Arrange every line of the material below into a Markdown table with two columns, Row and Line. Number each row in order and omit any blank lines.

----- LISTED ENTRIES -----

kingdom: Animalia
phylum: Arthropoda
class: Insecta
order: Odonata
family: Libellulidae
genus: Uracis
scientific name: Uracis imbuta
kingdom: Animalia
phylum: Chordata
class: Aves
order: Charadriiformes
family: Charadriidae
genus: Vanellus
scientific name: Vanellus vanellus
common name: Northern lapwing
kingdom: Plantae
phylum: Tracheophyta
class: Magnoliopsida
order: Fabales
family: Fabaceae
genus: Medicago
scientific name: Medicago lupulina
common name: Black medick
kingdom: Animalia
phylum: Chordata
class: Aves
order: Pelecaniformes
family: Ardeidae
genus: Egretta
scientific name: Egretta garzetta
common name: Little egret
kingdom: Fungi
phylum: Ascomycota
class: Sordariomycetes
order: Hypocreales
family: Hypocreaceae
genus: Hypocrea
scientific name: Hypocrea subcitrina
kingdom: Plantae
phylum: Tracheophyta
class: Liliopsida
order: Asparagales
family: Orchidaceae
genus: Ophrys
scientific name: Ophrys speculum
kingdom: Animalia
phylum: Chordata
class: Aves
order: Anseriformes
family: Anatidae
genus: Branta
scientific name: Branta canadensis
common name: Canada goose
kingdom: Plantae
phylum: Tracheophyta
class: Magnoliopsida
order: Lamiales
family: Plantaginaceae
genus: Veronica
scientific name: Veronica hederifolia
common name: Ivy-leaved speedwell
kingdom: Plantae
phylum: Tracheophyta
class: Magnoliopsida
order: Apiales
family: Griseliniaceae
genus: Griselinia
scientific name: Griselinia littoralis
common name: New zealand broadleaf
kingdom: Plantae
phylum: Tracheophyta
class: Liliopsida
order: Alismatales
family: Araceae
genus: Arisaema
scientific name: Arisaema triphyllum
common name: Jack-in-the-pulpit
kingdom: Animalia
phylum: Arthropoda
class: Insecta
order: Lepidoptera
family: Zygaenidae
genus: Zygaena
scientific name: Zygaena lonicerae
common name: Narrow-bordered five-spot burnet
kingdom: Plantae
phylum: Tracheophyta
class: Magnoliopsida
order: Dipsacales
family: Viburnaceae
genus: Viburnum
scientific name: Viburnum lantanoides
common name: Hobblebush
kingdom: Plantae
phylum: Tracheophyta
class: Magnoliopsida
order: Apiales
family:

-----

TASK SOLUTION
| Row | Line |
|---|---|
| 1 | kingdom: Animalia |
| 2 | phylum: Arthropoda |
| 3 | class: Insecta |
| 4 | order: Odonata |
| 5 | family: Libellulidae |
| 6 | genus: Uracis |
| 7 | scientific name: Uracis imbuta |
| 8 | kingdom: Animalia |
| 9 | phylum: Chordata |
| 10 | class: Aves |
| 11 | order: Charadriiformes |
| 12 | family: Charadriidae |
| 13 | genus: Vanellus |
| 14 | scientific name: Vanellus vanellus |
| 15 | common name: Northern lapwing |
| 16 | kingdom: Plantae |
| 17 | phylum: Tracheophyta |
| 18 | class: Magnoliopsida |
| 19 | order: Fabales |
| 20 | family: Fabaceae |
| 21 | genus: Medicago |
| 22 | scientific name: Medicago lupulina |
| 23 | common name: Black medick |
| 24 | kingdom: Animalia |
| 25 | phylum: Chordata |
| 26 | class: Aves |
| 27 | order: Pelecaniformes |
| 28 | family: Ardeidae |
| 29 | genus: Egretta |
| 30 | scientific name: Egretta garzetta |
| 31 | common name: Little egret |
| 32 | kingdom: Fungi |
| 33 | phylum: Ascomycota |
| 34 | class: Sordariomycetes |
| 35 | order: Hypocreales |
| 36 | family: Hypocreaceae |
| 37 | genus: Hypocrea |
| 38 | scientific name: Hypocrea subcitrina |
| 39 | kingdom: Plantae |
| 40 | phylum: Tracheophyta |
| 41 | class: Liliopsida |
| 42 | order: Asparagales |
| 43 | family: Orchidaceae |
| 44 | genus: Ophrys |
| 45 | scientific name: Ophrys speculum |
| 46 | kingdom: Animalia |
| 47 | phylum: Chordata |
| 48 | class: Aves |
| 49 | order: Anseriformes |
| 50 | family: Anatidae |
| 51 | genus: Branta |
| 52 | scientific name: Branta canadensis |
| 53 | common name: Canada goose |
| 54 | kingdom: Plantae |
| 55 | phylum: Tracheophyta |
| 56 | class: Magnoliopsida |
| 57 | order: Lamiales |
| 58 | family: Plantaginaceae |
| 59 | genus: Veronica |
| 60 | scientific name: Veronica hederifolia |
| 61 | common name: Ivy-leaved speedwell |
| 62 | kingdom: Plantae |
| 63 | phylum: Tracheophyta |
| 64 | class: Magnoliopsida |
| 65 | order: Apiales |
| 66 | family: Griseliniaceae |
| 67 | genus: Griselinia |
| 68 | scientific name: Griselinia littoralis |
| 69 | common name: New zealand broadleaf |
| 70 | kingdom: Plantae |
| 71 | phylum: Tracheophyta |
| 72 | class: Liliopsida |
| 73 | order: Alismatales |
| 74 | family: Araceae |
| 75 | genus: Arisaema |
| 76 | scientific name: Arisaema triphyllum |
| 77 | common name: Jack-in-the-pulpit |
| 78 | kingdom: Animalia |
| 79 | phylum: Arthropoda |
| 80 | class: Insecta |
| 81 | order: Lepidoptera |
| 82 | family: Zygaenidae |
| 83 | genus: Zygaena |
| 84 | scientific name: Zygaena lonicerae |
| 85 | common name: Narrow-bordered five-spot burnet |
| 86 | kingdom: Plantae |
| 87 | phylum: Tracheophyta |
| 88 | class: Magnoliopsida |
| 89 | order: Dipsacales |
| 90 | family: Viburnaceae |
| 91 | genus: Viburnum |
| 92 | scientific name: Viburnum lantanoides |
| 93 | common name: Hobblebush |
| 94 | kingdom: Plantae |
| 95 | phylum: Tracheophyta |
| 96 | class: Magnoliopsida |
| 97 | order: Apiales |
| 98 | family: |